As an exercise, transcribe the data below in full and exactly, omitting pictures.

Collected material:

______

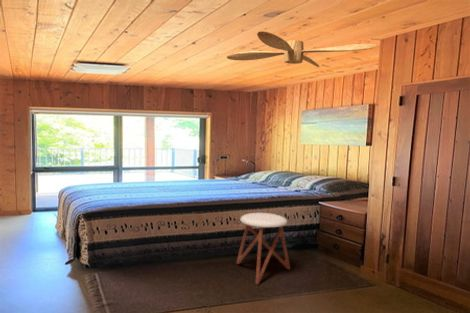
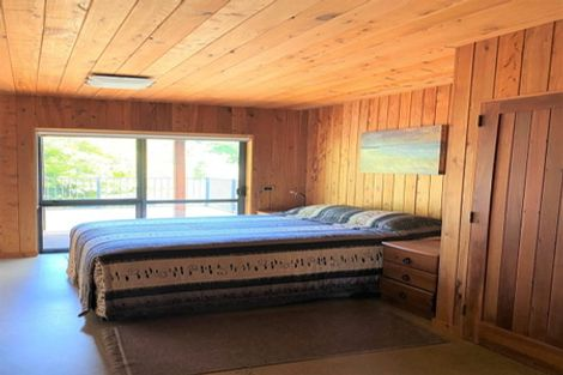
- ceiling fan [226,30,378,68]
- stool [235,212,291,286]
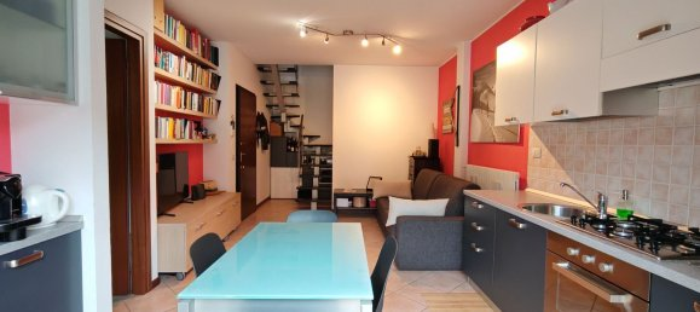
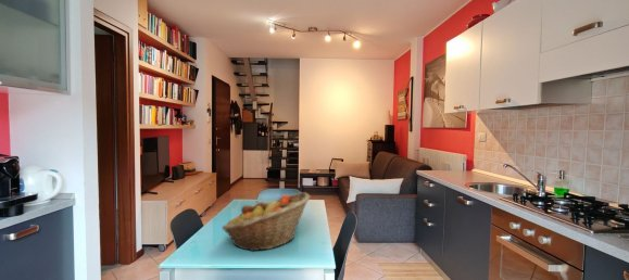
+ fruit basket [221,191,311,253]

______

Task solution:
- ceiling fan [226,30,378,68]
- stool [235,212,291,286]
+ fruit basket [221,191,311,253]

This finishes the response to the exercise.